Redevelopment Sidewalks: Adding Futility To The Simple Pleasure of Walking

Several Friends have recently asked that we share with you our Loyal Readers some images of the ridiculous Redevelopment sidewalks in downtown Fullerton. The question that comes to mind is: what sort of ninny would design something so impractical and expensive, other than a Redevelopment bureaucrat, of course; and why?

meandering sidewalk
East side of Malden, between Wilshire & Whiting. Slide, step, slide.
meandering sidewalk2
Sidewalk at Wilshire Promenade - a special mindset revealed
meandering sidewalk3
Police station, Highland & Amerige. Okay, single file now

Discovering the answers to the questions posited above is actually intriguing if you are the sort of person who is interested in the study of the abandonment of critical thought in homo sapiens. People who like this sort of sidewalk have made the foolish and perhaps even unwitting mistake of jettisoning simplicity in the confused belief that anything that is more complicated – in this case a broken versus a straight line – must be an aesthetic improvement. Others have seen in these pointless meanderings an aesthetic “softening” that comes when you replace the rectilinear with the curvilinear (although please note that ours aren’t even curvilinear) a weird idea that can trace its legacy way back to the anti-grid urban movements of the late Nineteenth Century.

F. Paul Dudley, former Director of Development Services (and prominent member of the $100,000 retirement club) once defended his knee-jerk support for these practical monstrosities by taking a different tack, but one guaranteed to win the hearts and minds of ponder-free tree boohoos. He claimed that these zigzag paths actually increase the area available for landscaping next to buildings downtown. Wrong!  As any 10th grader taking geometry knows, a straightline is the shortest distance between two points. If you increase the length of a sidewalk through pointless meandering, you necessarily increase the amount of concrete needed to build it. Increase the concrete and you necessarily decrease the amount of adjacent area available for landscaping! That’s pretty simple. Well, this is Fullerton, after all, but still, you have to wonder how Dudley managed to hang on to his job for so long.

Finally we have to wonder what it’s like for somebody in a wheelchair to have to negotiate these sidewalks.

FFFF’s tip of the day: If you walking somewhere in downtown Fullerton, remember to budget some extra time because it will take you twice as long to get where you are going.

(images thoughtfully provided by Travis Kiger)

14 Replies to “Redevelopment Sidewalks: Adding Futility To The Simple Pleasure of Walking”

  1. Ninny is a very kind word for the fools that allowed this to happen in our great city.
    Mr. Dudley, “tear down that sidewalk” and you and your minions get down there and rebuild it yourself with YOUR own money since you ripped off this great city! Can anyone say “shovel ready” project right here in Fullerton on Dudley’s dime this time not the city of Fullerton’s! I’m so sick of these smokey back room what’s good for me and my wallet tricky itchy gitchy Fullerton good ol boy political deals.
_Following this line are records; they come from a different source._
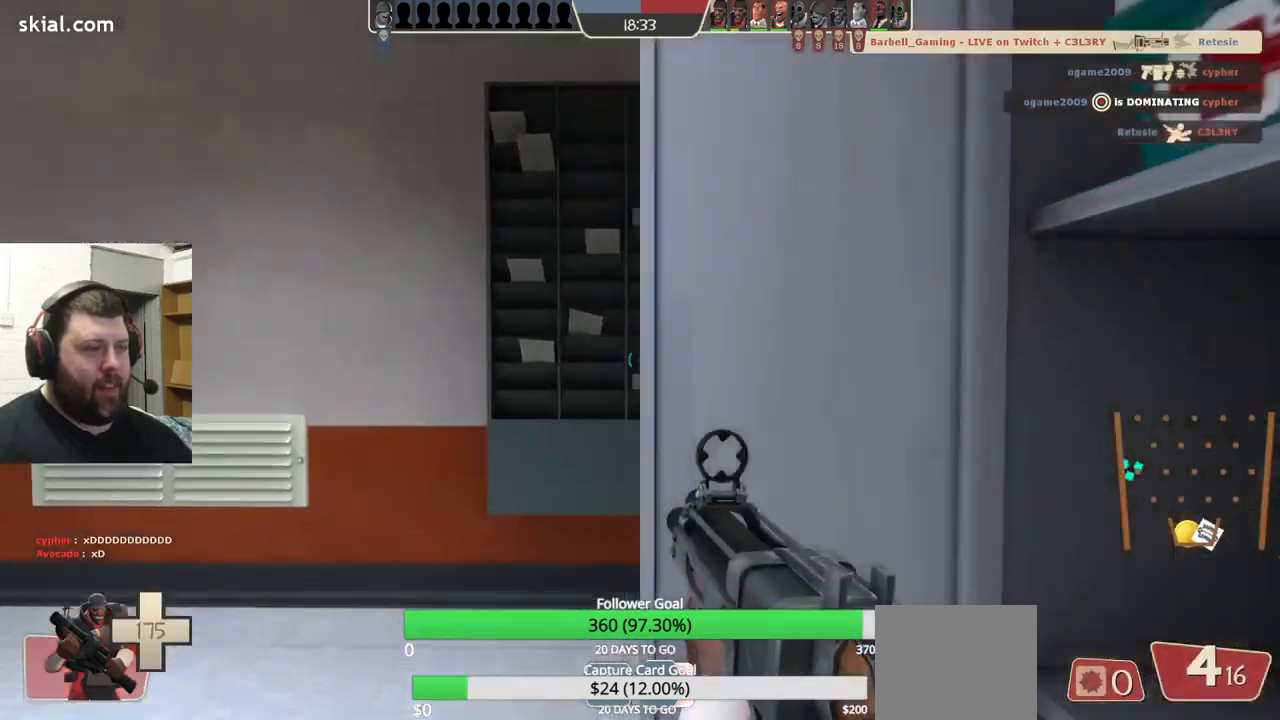
{"buttons": ["SQUARE"], "left_stick": "up", "right_stick": "center", "events": [[67, "right_stick", "left"], [217, "right_stick", "center"], [317, "SQUARE", "down"], [400, "SQUARE", "up"], [467, "SQUARE", "down"]]}
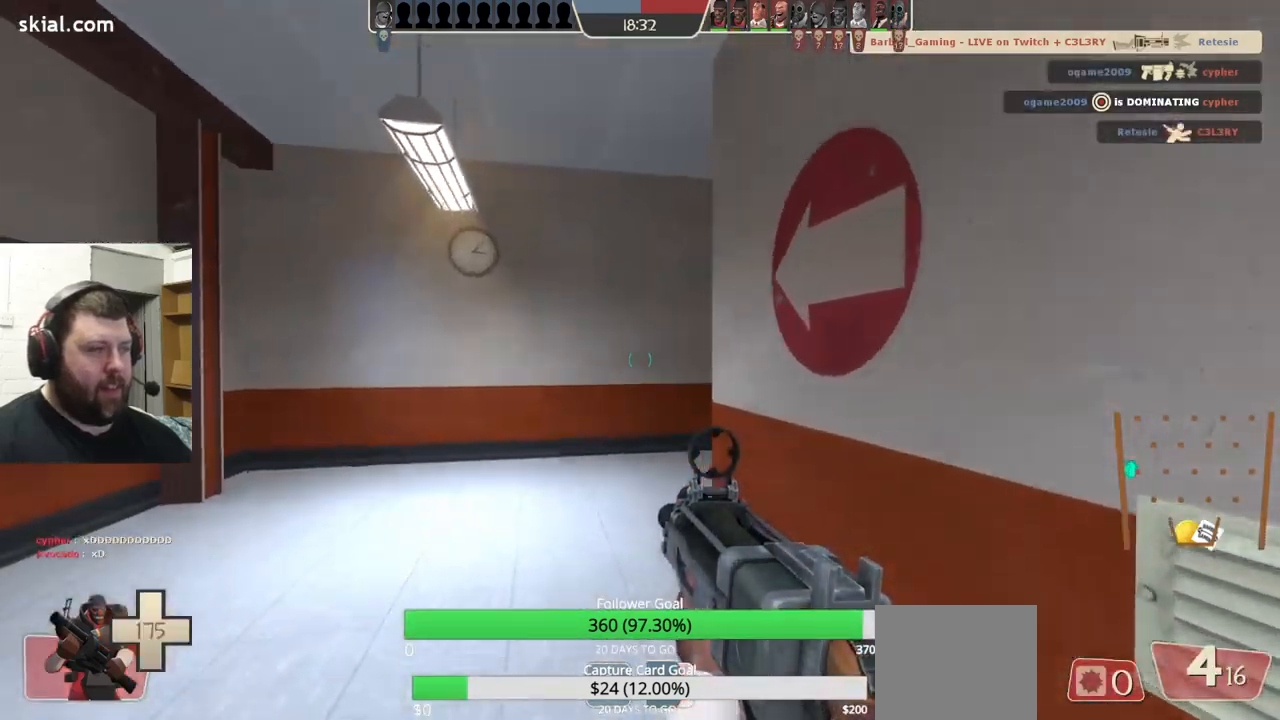
{"buttons": [], "left_stick": "up-left", "right_stick": "right", "events": [[50, "SQUARE", "up"], [100, "SQUARE", "down"], [217, "SQUARE", "up"], [400, "right_stick", "right"], [434, "left_stick", "up-left"]]}
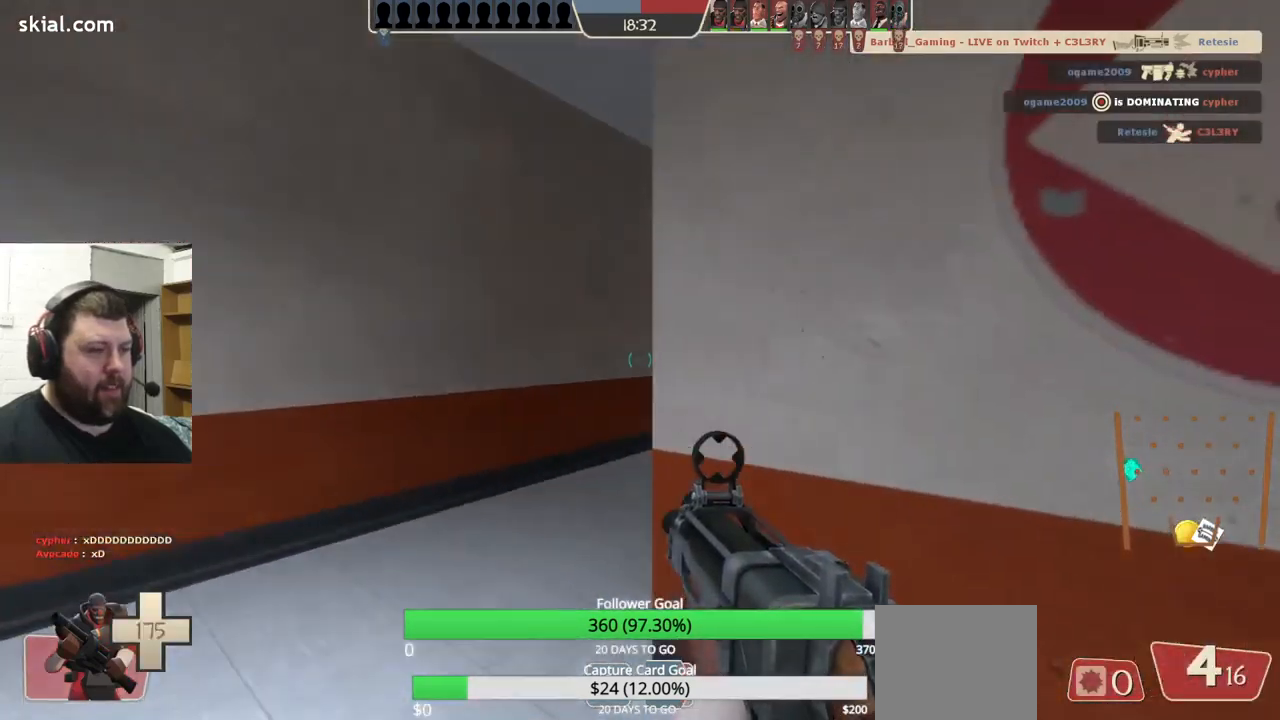
{"buttons": [], "left_stick": "up-left", "right_stick": "right", "events": [[67, "right_stick", "center"], [167, "right_stick", "right"], [317, "right_stick", "center"], [434, "right_stick", "right"]]}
This city deserves to be honored and not have these lazy blow hard and long jerks abscond our funds for their financial and political gain…

  2. Notice how much of those planter areas are bare? People are just walking straight through. What a joke!

  3. Those things are flat-out dangerous. Imagine navigating those in a wheelchair or with a walker?

  4. ground zero for the ninny architecture that has infected fullerton is the cement hocky stick/ golf club / cement something that arose one day in the 1970’s on the library’s lawn.

  5. It is not handicapped accessible, as of 2005 all sidewalks and corners have to be handicapped accessible. Santa Ana has you beat with accessibility, on 5th street over the bridge they have telephone poles smack dab in the middle of the side walks.

  6. LM, FYI. 5th Street/Santa Ana River bridge area has been named the worst pavement in the State of California by the National Pavement Contractor’s Association.

  7. fullerton harpoon, I never wanted to get too close to it and only see if from the street. since it is made out of steel then unfortunately it will be around for a long time. referring to long past posts their was one that mentioned the glory days of the Hunt library which housed henry moore sculptures along with books. Compared to the real thing thehockey stick is ugly proof that fullerton government’s sense of aesthetics is funky, chunky and clunky

  8. They should sell tickets to that one on Malden. It’s like an amusement park ride. Don’t walk it if you get motion sickness easily. Or maybe it’s supposed to slow down drunks.

    Just a guess, but perhaps the diagonal pieces are just supposed to break up longer stretches of straight sidewalk(?), but were instead used to lay out an entire sidewalk without any square segments.

  9. I suspect the real reason behind these new, user-hostile sidewalks is to make bicycling, skateboarding, and rollerblading next to impossible. This, of course, will have the less-than-salubrious effect of forcing wheel-born youth onto the streets and into traffic. Funny how the powers that be never level with us citizens, er, I mean lowly serfs, about that.